My idea is to train the chatbot to speak like Aristotle and my idea was feeding it Nichomachean Ethics and some of his other works. Not sure this would work like I am supposing it will, so I would love to hear your experience.

Could it be beneficial to batch & analyze the conversations to extract personality from it?

Read this batch of conversation and extract/reinforce any personality traits from Dieter
Conversation:
Personality Traits: (filled with previous entries)

After batching lots of conversations, maybe you would have a strong personality profile of the character?

I’m also interested in seeing how fine-tuning plays out. It would be very useful to test your model. Ex. Feed it 75% of all conversations, and then see if it can complete 25% of the other conversations in the same way.

Good luck and please let us know of your findings!

1 Like

I’ve been testing personality and character via fine tuning. After a few false starts I’ve had some reasonable results, but only with a lot of phrases. I suspect doing this well means having a huge amount of conversational data. I will be pursuing this further in the coming months.

3 Likes

I think I found a solution in another thread on this forum. I was going about it wrong.

You need to take text from the persona you want to clone, run it through GPT to neutralize it, then create a fine-tune on the inverse, so fine-tune Neutralized → Persona.

You have one fine-tuned model for each persona. To render the persona, you take the neutralized text and run it through the fine-tuned model.

More conversation over at this thread:

1 Like

I’m curious about your results, please let us know. I’ve been facing a similar problem in a different context

My main concern is that i’ve been reading that fine-tuning will not ‘add information’, but will teach a specific task. If this is true, I am not sure fine-tuning will solve this issue…

Any thought about this?

Right, so to add information, use embeddings, then render this new information through the fine-tune to create the persona or “voice”. You need both.

2 Likes

Hey Curt mind providing an example of how embedding would work in this scenario?

A quick rundown …

The persona has two components, (1) Voice/Style and (2) Information to convey.

For the information you need to convey, follow the standard embedding approach HERE!

The only nuance is that your information is in the neutral voice, and your completion is in the neutral voice.

Then, you take the completion in the neutral voice and send it to the fine-tune that adds the Voice/Style.

It’s a two-step process. First step is information retrieval using embeddings. Second step adds tone/personality with the fine-tune.

You can use GPT-4 and put a generic voice in the system message (I do this). But for very specific voices that GPT hasn’t been trained on (like your own voice, or some unknown semi-celebrity) you need to use the fine-tune approach to create this voice.
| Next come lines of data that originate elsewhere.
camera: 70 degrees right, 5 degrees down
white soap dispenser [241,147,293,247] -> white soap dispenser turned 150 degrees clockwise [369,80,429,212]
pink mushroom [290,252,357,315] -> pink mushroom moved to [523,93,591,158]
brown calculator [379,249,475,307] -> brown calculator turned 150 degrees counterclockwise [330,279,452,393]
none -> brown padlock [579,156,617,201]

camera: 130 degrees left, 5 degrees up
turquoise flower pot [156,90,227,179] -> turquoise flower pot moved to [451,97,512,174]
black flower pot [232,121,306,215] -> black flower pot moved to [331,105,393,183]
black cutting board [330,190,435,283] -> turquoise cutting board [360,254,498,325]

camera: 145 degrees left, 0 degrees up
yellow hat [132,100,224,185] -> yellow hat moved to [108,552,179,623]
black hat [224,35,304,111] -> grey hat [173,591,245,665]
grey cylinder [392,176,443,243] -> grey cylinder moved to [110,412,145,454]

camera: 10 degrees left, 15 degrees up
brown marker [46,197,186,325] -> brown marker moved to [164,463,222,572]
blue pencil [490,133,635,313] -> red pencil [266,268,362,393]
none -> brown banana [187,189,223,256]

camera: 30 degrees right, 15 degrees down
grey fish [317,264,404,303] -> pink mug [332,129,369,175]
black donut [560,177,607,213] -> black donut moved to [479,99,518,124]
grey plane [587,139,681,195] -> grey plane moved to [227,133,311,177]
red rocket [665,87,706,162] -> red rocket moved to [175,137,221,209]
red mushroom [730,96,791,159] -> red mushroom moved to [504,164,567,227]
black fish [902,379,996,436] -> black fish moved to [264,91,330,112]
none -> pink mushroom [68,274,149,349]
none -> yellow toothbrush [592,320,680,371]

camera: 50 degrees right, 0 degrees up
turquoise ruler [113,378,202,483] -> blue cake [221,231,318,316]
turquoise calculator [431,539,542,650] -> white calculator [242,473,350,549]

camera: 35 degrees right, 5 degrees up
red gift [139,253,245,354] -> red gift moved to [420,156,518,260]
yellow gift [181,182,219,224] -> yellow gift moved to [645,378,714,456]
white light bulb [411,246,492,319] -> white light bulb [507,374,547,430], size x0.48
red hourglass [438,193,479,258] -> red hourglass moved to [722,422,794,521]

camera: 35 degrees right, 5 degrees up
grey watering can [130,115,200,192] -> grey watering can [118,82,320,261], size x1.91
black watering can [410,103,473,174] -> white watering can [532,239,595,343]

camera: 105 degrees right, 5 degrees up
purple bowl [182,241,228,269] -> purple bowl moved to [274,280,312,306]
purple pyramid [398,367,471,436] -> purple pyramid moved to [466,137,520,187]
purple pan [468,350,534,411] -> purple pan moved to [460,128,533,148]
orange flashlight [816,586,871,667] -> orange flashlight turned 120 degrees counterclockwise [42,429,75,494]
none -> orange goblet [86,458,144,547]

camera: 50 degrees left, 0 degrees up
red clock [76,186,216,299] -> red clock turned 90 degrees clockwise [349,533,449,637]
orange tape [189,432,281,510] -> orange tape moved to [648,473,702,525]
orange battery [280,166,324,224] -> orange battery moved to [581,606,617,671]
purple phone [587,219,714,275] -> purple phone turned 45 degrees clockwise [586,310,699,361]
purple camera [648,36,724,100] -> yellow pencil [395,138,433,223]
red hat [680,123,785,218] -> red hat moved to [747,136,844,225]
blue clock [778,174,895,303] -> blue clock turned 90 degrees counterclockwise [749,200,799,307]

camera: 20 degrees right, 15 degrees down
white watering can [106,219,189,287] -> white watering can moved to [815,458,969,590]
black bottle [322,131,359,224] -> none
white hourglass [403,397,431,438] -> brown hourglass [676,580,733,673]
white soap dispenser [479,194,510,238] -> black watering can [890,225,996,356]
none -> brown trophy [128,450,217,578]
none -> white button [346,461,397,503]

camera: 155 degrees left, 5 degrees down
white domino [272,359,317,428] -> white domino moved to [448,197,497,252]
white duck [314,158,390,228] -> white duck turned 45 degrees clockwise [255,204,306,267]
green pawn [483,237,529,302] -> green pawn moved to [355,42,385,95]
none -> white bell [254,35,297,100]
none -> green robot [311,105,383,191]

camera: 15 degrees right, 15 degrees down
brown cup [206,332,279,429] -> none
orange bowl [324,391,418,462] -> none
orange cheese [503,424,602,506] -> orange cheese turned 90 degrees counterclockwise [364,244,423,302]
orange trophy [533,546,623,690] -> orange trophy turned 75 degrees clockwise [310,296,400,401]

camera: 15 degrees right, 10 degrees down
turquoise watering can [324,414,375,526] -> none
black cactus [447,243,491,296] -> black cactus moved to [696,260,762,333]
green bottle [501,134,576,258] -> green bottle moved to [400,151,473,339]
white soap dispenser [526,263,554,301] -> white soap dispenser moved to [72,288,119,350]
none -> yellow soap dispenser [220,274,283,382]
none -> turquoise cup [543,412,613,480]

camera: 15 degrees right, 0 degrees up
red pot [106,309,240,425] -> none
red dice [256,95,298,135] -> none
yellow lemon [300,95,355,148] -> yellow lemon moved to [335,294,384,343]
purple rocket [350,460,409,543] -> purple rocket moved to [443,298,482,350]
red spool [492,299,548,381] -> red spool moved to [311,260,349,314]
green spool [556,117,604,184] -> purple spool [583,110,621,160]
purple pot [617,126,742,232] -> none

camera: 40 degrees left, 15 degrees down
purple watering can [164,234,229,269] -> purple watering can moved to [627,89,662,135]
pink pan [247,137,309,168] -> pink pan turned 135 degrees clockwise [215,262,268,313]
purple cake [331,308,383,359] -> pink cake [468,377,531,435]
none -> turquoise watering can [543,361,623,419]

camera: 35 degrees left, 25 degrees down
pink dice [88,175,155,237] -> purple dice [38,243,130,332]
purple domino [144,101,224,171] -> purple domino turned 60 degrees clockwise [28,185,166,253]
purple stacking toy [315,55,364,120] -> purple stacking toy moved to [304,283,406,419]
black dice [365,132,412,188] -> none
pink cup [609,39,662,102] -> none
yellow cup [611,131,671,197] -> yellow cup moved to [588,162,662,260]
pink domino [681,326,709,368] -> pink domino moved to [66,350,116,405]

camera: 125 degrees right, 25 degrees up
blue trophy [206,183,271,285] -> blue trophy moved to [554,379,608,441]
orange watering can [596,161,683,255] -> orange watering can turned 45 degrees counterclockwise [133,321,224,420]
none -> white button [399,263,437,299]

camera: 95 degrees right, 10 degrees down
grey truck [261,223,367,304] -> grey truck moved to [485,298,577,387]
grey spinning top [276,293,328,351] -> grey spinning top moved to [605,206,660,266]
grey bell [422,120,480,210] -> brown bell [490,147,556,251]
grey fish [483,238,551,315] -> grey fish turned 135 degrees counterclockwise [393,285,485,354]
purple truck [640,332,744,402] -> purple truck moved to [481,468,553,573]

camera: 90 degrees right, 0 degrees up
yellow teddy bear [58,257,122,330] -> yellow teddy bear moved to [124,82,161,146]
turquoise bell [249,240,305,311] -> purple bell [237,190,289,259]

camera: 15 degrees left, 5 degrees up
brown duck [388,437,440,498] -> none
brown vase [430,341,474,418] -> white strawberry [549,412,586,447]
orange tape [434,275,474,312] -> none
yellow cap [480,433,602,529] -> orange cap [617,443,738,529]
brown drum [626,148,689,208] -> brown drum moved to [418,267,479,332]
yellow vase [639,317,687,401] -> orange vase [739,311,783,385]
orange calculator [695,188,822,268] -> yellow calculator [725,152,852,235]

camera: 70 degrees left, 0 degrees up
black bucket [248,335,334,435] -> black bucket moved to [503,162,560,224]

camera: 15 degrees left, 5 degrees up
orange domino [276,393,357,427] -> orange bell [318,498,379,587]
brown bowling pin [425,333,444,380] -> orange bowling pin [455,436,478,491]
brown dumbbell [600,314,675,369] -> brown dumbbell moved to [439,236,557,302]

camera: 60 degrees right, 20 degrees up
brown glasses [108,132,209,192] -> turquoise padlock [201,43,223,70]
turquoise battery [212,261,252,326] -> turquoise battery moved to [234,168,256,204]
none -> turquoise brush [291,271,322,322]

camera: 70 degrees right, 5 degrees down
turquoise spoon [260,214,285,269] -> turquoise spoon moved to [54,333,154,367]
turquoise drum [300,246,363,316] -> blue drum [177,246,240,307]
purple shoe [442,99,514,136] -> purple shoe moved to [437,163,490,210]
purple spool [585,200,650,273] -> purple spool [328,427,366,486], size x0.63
Caveat: I haven’t tried the fine-tune yet to make a voice, but it theoretically makes sense. Let me know if it works!

Note: If you are good with the native GPT responses, then you can skip the embeddings. But you still need to add the Voice/Style from the fine-tune.

1 Like

Awesome, thanks @curt.kennedy. This information is super helpful.

1 Like

Hey @curt.kennedy curious to see if you were able to get a working example going? Thanks

Not yet, right now I’m trying to figure out what neutralizer to use. Do I go with GPT-3 (via the edits endpoint), GPT-3.5 or GPT-4. That seems to be the first step, but playing around with the edits endpoint today for the first time.

Interesting what does the edit endpoint help you achieve for this ?

Yeah, right? I wasn’t sure, but gave it a shot and it seems to work. Here is a Playground to share with you that does a decent job at neutralizing. I think the edit endpoint is overlooked.

Playground to form the raw data that I am going to color with the fine-tune:

oh wow! definitely going to read up on it, thanks for this!

1 Like

Hello, curt.kennedy.
I have also same issue with this.
Is it possible to implement your topic?